Tuesday, November 18, 2014

EAT: The Story of Food Panel Discussion


And Now for Food...

EAT: The Story of Food debuts on the National Geographic Channel this Friday. The six-hour miniseries will broadcast over three consecutive days, and will cover six categories (revolutionaries, meat, sugar, seafood, junk food, and grains) highlighting interviews with a number of well-known authors, chefs, foodies and scientists. Sounds delicious, no? Last night, National Geographic Live! hosted a special sneak preview with special guests José Andrés, Anna Boiardi, founder of Cucina Academy (and granddaughter of Chef Boy-ar-Dee) food historian Andrew F. Smith, primatologist Richard Wrangham and moderator Pam Caragol Wells.

Over the course of the event, we were treated to lots of intersting information. Some of it was scary (or at least worthy of concern) such as a 35% worldwide population growth by the year 2050, which requires, "Crop production needs to double to feed 'em." Some of it was matter-of-fact, such as, "It's (food) the only way to get inside the human body without touching you;" and some of it, just plain funny... "A million years ago, man discovered fire. Five minutes later, he discovered grilling."

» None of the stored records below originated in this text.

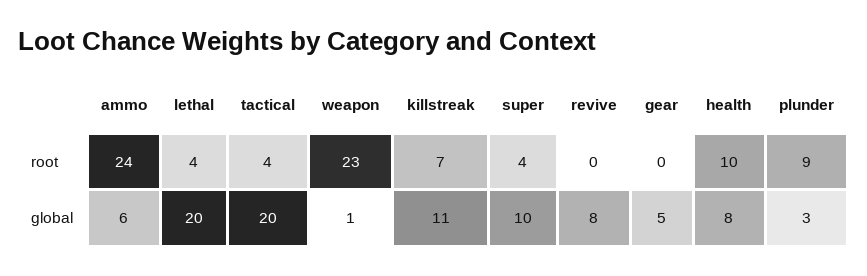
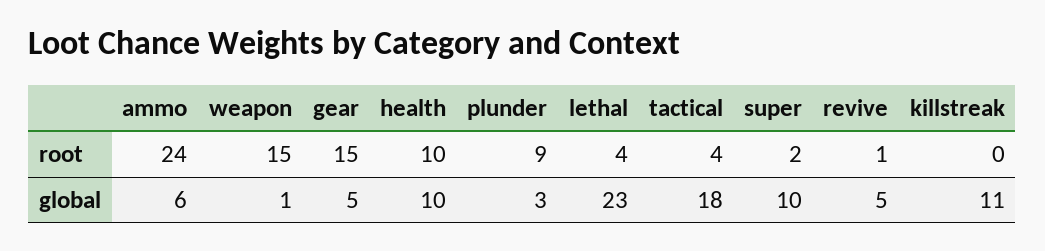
  {
    "ammo": {
      "root": 24,
      "global": 6
    },
    "lethal": {
      "root": 4,
-     "global": 20
+     "global": 23
    },
    "tactical": {
      "root": 4,
-     "global": 20
+     "global": 18
    },
    "weapon": {
-     "root": 23,
+     "root": 15,
      "global": 1
    },
    "killstreak": {
-     "root": 7,
+     "root": 0,
      "global": 11
    },
    "super": {
-     "root": 4,
+     "root": 2,
      "global": 10
    },
    "revive": {
-     "root": 0,
+     "root": 1,
-     "global": 8
+     "global": 5
    },
    "gear": {
-     "root": 0,
+     "root": 15,
      "global": 5
    },
    "health": {
      "root": 10,
-     "global": 8
+     "global": 10
    },
    "plunder": {
      "root": 9,
      "global": 3
    }
  }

José Andrés delights the audience at the Grosvenor Auditorium

Celebrity chef Andrés led the charge, delighting the full house with a myriad of hilarious one-liners and his now-famous way of turning otherwise mundane conversation into mouth-watering morsels. To his credit Wrangham managed to walk away with the line of the night, "I don't recommend eating raw monkeys under any circumstances." Needless to say, I (and probably everyone else in attendance) couldn't agree more.

Food Historian Andrew F. Smith

If you want to learn, "Is meat going to become the next tobacco in 30 years," I suggest you tune in this Friday night at 9:00 PM EST for the first of six episodes. Definitely my kind of history.